EXERCISE DESCRIPTION> From the entries below, retype only the lines from the one with "29: (118, 70)" through the one with "75: (202, 158)", exactly as written.

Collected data
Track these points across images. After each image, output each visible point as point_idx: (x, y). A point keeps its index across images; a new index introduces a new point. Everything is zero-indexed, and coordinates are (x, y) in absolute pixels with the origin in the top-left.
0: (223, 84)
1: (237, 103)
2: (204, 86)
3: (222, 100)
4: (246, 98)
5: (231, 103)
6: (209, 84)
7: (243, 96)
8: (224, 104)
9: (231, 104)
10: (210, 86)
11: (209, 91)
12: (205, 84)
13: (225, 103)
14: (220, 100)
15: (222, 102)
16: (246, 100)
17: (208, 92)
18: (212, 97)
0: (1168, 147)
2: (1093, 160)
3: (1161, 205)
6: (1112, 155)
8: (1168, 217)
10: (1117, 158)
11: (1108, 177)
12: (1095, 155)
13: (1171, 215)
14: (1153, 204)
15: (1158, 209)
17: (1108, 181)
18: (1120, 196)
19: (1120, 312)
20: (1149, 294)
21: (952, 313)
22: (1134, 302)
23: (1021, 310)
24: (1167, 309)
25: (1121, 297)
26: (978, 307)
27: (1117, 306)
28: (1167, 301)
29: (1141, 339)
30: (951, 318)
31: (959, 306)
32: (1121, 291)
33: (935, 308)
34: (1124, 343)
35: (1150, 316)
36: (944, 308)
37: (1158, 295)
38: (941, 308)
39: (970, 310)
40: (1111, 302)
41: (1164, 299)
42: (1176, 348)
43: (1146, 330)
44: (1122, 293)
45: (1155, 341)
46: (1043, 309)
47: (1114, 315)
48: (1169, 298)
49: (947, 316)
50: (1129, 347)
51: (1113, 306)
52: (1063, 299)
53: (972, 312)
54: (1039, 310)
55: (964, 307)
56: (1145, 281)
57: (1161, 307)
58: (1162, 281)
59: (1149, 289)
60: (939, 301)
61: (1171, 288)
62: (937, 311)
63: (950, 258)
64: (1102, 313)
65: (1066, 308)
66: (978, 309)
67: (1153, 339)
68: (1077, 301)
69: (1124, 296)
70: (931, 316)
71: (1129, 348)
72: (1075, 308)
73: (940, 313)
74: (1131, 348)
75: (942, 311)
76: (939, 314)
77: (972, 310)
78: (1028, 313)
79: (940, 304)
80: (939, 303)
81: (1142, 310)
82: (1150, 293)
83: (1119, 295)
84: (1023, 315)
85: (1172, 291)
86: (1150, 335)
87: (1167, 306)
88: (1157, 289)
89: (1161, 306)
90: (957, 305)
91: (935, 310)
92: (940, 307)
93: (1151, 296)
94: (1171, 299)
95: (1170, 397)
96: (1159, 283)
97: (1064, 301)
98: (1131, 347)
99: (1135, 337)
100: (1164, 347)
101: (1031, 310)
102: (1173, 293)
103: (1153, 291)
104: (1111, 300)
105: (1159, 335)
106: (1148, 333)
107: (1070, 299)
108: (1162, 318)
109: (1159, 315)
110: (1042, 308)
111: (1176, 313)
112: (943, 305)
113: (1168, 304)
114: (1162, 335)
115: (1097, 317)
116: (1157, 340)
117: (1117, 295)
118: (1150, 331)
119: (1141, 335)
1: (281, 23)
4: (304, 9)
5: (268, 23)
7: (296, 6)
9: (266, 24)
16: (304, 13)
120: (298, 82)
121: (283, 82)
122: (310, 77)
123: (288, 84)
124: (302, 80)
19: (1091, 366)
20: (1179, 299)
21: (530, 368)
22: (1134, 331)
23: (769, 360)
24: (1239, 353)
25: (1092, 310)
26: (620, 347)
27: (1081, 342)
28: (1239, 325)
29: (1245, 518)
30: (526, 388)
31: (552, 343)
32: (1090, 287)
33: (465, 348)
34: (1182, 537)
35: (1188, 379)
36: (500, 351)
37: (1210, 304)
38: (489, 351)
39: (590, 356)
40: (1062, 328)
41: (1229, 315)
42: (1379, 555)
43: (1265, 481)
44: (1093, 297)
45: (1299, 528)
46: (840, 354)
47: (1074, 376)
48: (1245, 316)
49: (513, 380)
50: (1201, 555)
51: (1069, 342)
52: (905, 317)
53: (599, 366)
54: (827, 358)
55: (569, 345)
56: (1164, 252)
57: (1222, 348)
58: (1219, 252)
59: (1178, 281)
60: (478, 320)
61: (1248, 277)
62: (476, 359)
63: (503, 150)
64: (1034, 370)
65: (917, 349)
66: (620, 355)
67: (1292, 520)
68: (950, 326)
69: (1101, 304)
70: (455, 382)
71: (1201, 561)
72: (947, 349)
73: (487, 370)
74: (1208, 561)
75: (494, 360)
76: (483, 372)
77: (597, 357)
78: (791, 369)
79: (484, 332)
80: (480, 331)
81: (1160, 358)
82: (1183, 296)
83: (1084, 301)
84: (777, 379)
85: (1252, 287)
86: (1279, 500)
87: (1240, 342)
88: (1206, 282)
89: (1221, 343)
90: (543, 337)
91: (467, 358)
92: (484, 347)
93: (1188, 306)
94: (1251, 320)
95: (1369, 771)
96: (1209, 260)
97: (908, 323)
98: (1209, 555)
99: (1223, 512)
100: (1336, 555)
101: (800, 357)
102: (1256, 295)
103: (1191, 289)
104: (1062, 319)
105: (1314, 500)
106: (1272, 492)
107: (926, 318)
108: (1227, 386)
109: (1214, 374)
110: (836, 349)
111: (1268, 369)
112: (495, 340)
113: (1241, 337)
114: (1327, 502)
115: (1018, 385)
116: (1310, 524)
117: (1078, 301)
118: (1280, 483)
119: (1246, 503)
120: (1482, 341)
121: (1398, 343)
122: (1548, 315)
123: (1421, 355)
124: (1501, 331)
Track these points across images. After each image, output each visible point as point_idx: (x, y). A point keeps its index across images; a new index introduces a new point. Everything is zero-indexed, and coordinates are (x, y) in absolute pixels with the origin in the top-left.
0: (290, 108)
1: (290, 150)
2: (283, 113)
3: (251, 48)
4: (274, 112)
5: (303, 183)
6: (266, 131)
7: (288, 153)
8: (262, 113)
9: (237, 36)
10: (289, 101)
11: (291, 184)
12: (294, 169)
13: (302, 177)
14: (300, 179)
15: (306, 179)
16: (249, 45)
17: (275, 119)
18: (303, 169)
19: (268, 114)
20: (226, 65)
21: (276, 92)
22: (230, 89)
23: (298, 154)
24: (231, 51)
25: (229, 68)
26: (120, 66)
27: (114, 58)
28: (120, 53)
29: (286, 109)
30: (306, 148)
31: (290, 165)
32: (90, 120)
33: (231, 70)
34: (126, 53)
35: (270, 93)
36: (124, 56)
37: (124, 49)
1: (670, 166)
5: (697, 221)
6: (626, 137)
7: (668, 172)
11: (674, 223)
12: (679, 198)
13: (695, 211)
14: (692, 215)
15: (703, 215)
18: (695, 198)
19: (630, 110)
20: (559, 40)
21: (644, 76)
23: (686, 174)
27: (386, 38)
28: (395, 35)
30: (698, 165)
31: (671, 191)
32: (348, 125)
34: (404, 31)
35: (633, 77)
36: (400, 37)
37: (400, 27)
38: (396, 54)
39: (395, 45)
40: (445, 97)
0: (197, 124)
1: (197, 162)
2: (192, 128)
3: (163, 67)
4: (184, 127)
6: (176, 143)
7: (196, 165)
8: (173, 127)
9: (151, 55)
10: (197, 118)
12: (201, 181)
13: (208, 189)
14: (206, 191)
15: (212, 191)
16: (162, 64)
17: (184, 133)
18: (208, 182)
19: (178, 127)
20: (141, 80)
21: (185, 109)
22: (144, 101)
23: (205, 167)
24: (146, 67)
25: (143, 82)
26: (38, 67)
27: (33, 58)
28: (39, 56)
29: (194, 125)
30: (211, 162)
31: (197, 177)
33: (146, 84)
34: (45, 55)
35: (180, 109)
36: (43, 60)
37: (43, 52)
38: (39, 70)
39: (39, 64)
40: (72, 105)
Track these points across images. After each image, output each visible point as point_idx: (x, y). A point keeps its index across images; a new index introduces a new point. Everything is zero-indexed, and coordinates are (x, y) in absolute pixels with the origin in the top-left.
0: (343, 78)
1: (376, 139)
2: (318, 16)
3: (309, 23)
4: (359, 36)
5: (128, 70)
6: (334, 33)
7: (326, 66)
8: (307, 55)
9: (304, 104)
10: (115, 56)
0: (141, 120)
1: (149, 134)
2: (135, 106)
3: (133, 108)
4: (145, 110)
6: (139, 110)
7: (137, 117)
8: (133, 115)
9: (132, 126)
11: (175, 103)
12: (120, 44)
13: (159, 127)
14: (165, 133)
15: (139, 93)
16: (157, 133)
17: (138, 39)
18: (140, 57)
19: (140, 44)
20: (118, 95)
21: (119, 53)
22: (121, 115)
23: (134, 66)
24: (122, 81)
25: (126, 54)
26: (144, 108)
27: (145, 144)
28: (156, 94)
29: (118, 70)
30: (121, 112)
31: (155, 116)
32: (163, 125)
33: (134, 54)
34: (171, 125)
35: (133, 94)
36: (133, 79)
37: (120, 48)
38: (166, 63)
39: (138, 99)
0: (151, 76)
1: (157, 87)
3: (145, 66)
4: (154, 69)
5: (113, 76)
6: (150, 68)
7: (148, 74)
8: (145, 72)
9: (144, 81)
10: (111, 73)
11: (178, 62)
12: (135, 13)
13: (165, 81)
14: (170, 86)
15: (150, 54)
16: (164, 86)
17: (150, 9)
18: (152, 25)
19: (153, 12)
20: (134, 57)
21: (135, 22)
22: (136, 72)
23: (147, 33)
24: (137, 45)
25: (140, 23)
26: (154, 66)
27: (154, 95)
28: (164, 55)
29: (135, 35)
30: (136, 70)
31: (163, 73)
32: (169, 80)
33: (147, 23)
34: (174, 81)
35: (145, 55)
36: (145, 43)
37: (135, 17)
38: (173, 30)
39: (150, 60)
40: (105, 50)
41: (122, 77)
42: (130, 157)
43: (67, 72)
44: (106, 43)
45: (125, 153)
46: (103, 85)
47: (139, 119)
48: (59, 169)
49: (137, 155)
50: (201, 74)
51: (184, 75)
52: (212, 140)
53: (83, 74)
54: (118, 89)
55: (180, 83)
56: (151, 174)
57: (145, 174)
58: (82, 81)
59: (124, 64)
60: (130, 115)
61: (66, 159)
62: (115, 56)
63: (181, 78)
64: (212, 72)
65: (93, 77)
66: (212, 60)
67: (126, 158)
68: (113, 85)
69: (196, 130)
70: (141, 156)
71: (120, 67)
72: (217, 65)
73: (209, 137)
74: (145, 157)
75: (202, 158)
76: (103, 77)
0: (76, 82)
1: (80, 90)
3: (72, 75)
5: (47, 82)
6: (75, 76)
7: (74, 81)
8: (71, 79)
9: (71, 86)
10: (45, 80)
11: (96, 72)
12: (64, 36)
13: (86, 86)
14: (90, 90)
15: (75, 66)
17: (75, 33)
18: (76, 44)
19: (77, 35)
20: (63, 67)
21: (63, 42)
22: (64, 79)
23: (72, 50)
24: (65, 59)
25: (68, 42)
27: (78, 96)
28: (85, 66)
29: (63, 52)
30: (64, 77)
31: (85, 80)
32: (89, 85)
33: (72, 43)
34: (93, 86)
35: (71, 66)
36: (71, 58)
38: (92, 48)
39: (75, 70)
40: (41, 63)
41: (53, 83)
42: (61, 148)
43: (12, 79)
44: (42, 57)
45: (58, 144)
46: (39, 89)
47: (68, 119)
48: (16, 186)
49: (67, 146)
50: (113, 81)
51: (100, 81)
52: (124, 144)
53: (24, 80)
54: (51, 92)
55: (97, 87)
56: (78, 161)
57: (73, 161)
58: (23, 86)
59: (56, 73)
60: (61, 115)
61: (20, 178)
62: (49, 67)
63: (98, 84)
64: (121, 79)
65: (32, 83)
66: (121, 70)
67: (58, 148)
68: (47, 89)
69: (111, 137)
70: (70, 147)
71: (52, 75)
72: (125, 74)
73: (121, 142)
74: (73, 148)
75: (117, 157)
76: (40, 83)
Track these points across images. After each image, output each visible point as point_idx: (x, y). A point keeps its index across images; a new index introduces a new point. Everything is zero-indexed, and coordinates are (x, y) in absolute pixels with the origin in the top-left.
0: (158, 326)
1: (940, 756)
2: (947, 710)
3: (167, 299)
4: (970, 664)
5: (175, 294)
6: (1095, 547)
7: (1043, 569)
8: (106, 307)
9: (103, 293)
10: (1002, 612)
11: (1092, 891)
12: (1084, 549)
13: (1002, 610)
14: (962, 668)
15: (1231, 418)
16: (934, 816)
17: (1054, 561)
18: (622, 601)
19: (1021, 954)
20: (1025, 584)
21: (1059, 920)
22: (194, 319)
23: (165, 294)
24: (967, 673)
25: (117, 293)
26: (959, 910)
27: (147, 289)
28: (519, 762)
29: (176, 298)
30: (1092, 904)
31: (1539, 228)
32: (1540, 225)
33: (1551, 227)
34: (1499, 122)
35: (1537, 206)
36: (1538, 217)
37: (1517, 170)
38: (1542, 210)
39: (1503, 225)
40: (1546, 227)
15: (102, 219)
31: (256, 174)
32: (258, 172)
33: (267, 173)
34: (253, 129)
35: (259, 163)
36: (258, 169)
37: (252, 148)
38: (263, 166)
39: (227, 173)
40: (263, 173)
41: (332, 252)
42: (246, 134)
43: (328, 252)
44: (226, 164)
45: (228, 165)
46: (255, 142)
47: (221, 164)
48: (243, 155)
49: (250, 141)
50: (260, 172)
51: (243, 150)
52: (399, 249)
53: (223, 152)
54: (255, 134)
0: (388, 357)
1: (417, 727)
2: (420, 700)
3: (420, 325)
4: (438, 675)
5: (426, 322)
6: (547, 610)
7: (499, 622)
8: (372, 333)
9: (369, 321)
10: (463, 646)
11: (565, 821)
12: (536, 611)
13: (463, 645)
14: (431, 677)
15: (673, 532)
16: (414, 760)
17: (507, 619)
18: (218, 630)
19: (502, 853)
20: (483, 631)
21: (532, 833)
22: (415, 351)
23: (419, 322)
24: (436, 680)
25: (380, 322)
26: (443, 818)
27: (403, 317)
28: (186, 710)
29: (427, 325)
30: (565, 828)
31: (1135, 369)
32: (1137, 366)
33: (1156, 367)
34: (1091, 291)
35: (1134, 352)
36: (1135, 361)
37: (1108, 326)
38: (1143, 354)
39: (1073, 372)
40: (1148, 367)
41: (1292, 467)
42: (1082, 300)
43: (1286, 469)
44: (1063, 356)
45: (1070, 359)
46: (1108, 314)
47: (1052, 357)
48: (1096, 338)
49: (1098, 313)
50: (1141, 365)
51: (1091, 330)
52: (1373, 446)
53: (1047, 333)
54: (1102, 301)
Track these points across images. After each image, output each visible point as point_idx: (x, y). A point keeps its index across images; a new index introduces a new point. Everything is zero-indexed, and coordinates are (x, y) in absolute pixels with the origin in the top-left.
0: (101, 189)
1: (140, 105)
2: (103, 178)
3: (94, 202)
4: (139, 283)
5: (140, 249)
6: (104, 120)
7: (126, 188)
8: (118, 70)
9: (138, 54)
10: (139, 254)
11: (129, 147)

EXERCISE OUTPUT>
29: (118, 70)
30: (121, 112)
31: (155, 116)
32: (163, 125)
33: (134, 54)
34: (171, 125)
35: (133, 94)
36: (133, 79)
37: (120, 48)
38: (166, 63)
39: (138, 99)
0: (151, 76)
1: (157, 87)
3: (145, 66)
4: (154, 69)
5: (113, 76)
6: (150, 68)
7: (148, 74)
8: (145, 72)
9: (144, 81)
10: (111, 73)
11: (178, 62)
12: (135, 13)
13: (165, 81)
14: (170, 86)
15: (150, 54)
16: (164, 86)
17: (150, 9)
18: (152, 25)
19: (153, 12)
20: (134, 57)
21: (135, 22)
22: (136, 72)
23: (147, 33)
24: (137, 45)
25: (140, 23)
26: (154, 66)
27: (154, 95)
28: (164, 55)
29: (135, 35)
30: (136, 70)
31: (163, 73)
32: (169, 80)
33: (147, 23)
34: (174, 81)
35: (145, 55)
36: (145, 43)
37: (135, 17)
38: (173, 30)
39: (150, 60)
40: (105, 50)
41: (122, 77)
42: (130, 157)
43: (67, 72)
44: (106, 43)
45: (125, 153)
46: (103, 85)
47: (139, 119)
48: (59, 169)
49: (137, 155)
50: (201, 74)
51: (184, 75)
52: (212, 140)
53: (83, 74)
54: (118, 89)
55: (180, 83)
56: (151, 174)
57: (145, 174)
58: (82, 81)
59: (124, 64)
60: (130, 115)
61: (66, 159)
62: (115, 56)
63: (181, 78)
64: (212, 72)
65: (93, 77)
66: (212, 60)
67: (126, 158)
68: (113, 85)
69: (196, 130)
70: (141, 156)
71: (120, 67)
72: (217, 65)
73: (209, 137)
74: (145, 157)
75: (202, 158)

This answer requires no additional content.